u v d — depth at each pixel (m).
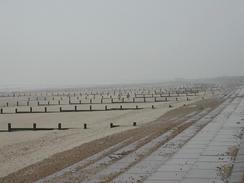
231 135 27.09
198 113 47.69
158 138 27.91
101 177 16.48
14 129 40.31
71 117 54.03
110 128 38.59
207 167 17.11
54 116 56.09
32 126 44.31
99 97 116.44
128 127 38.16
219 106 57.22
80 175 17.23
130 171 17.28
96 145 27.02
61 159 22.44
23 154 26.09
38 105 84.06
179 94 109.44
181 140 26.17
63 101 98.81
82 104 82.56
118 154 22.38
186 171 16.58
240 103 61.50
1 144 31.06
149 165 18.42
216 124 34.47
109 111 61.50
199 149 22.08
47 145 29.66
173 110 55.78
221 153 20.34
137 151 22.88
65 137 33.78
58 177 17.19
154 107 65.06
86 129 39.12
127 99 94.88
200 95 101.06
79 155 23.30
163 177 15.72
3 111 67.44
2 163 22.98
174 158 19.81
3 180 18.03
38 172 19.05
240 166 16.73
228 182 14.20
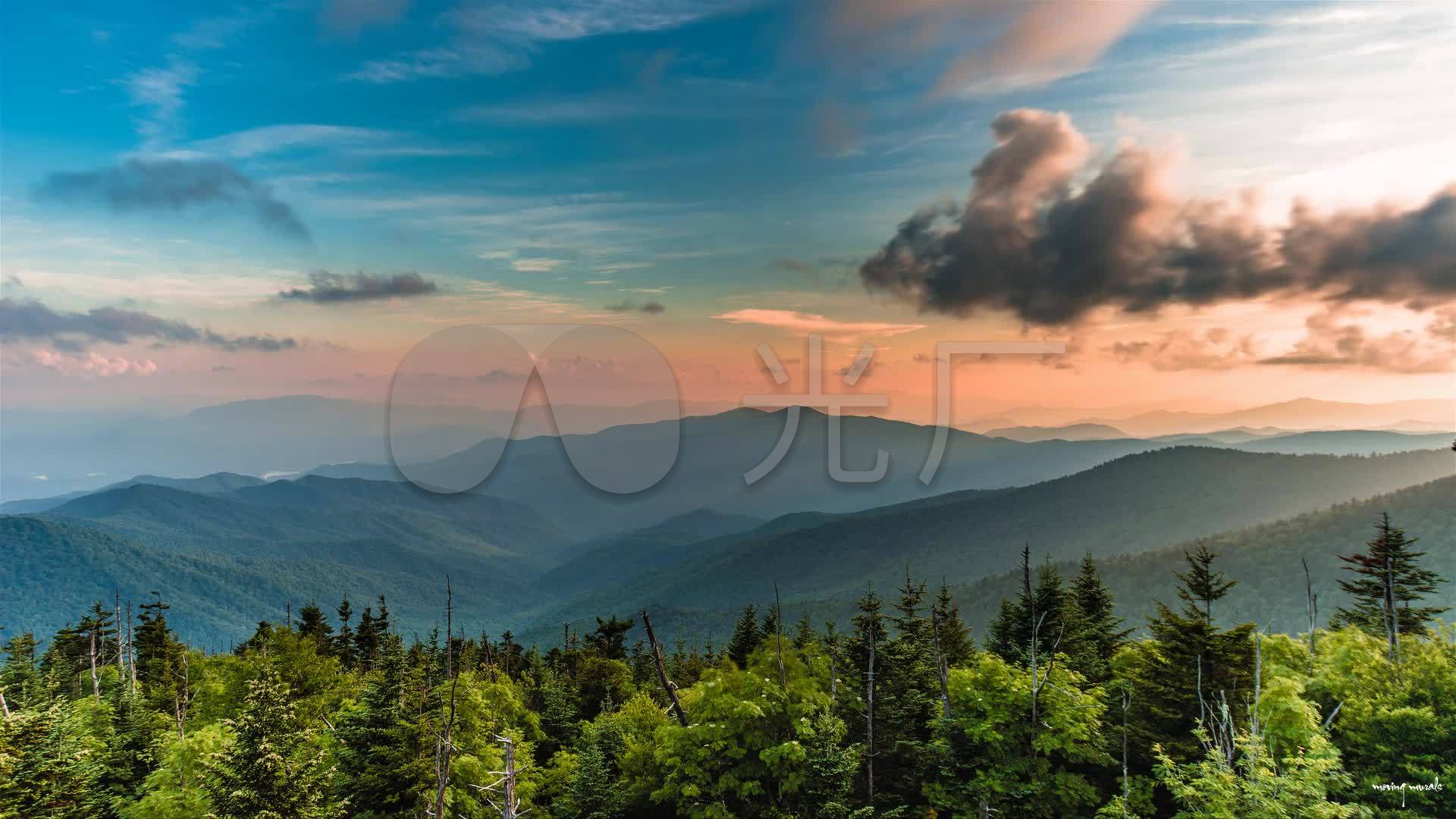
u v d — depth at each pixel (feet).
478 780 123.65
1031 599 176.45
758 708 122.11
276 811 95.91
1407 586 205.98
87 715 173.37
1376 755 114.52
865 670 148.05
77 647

◇ ◇ ◇ ◇ ◇

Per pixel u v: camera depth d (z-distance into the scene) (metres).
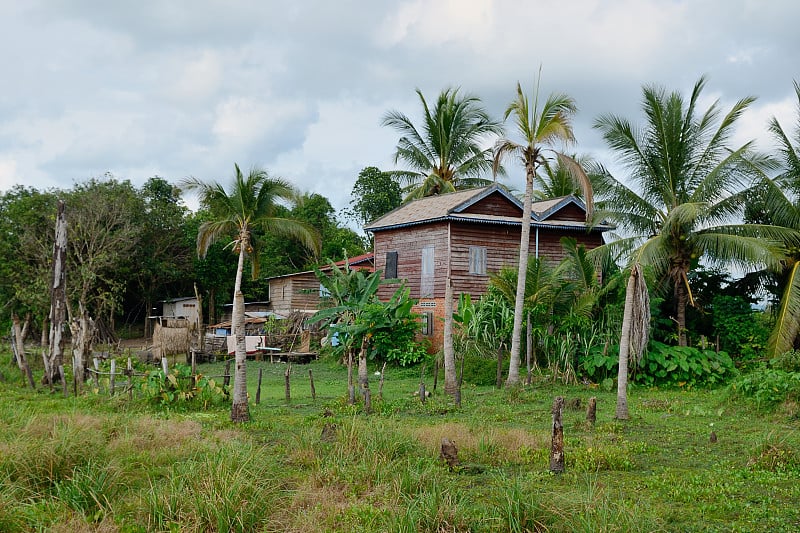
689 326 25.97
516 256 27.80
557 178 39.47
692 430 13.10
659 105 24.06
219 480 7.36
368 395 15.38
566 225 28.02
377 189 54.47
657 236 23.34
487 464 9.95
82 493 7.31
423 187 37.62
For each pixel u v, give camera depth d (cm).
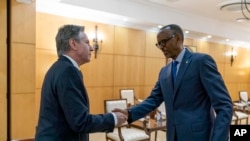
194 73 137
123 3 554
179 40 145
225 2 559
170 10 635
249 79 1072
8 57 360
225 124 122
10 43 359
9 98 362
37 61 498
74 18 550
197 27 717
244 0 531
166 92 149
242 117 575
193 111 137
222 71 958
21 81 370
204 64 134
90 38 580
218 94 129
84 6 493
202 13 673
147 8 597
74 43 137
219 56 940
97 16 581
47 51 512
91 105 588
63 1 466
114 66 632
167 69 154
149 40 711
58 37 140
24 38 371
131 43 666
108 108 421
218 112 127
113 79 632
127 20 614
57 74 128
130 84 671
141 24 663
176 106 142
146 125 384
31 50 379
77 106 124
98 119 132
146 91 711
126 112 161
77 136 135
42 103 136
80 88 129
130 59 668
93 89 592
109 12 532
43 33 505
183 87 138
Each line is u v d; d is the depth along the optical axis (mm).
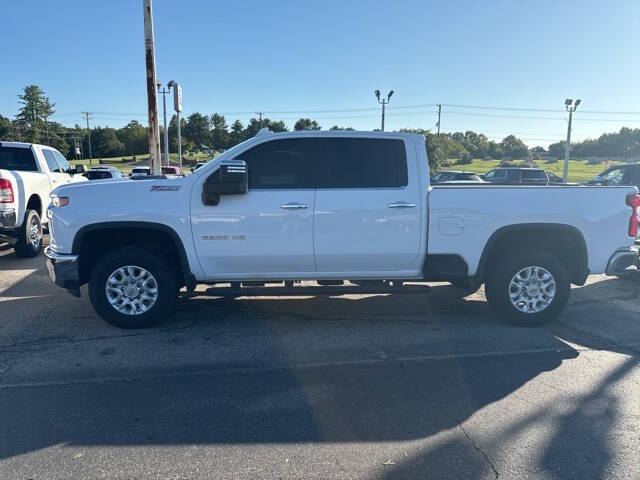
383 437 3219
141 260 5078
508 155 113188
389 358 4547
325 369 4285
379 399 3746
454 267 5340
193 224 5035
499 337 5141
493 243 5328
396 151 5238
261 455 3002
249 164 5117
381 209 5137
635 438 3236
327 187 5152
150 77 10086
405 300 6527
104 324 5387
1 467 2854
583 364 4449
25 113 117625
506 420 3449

◇ ◇ ◇ ◇ ◇

**Brief**
Return the lines of the records that include the string "camera".

**Result of this task**
Per pixel u v: camera depth d (z-distance into the scene) (metres).
For each pixel u v, give camera depth d (cm).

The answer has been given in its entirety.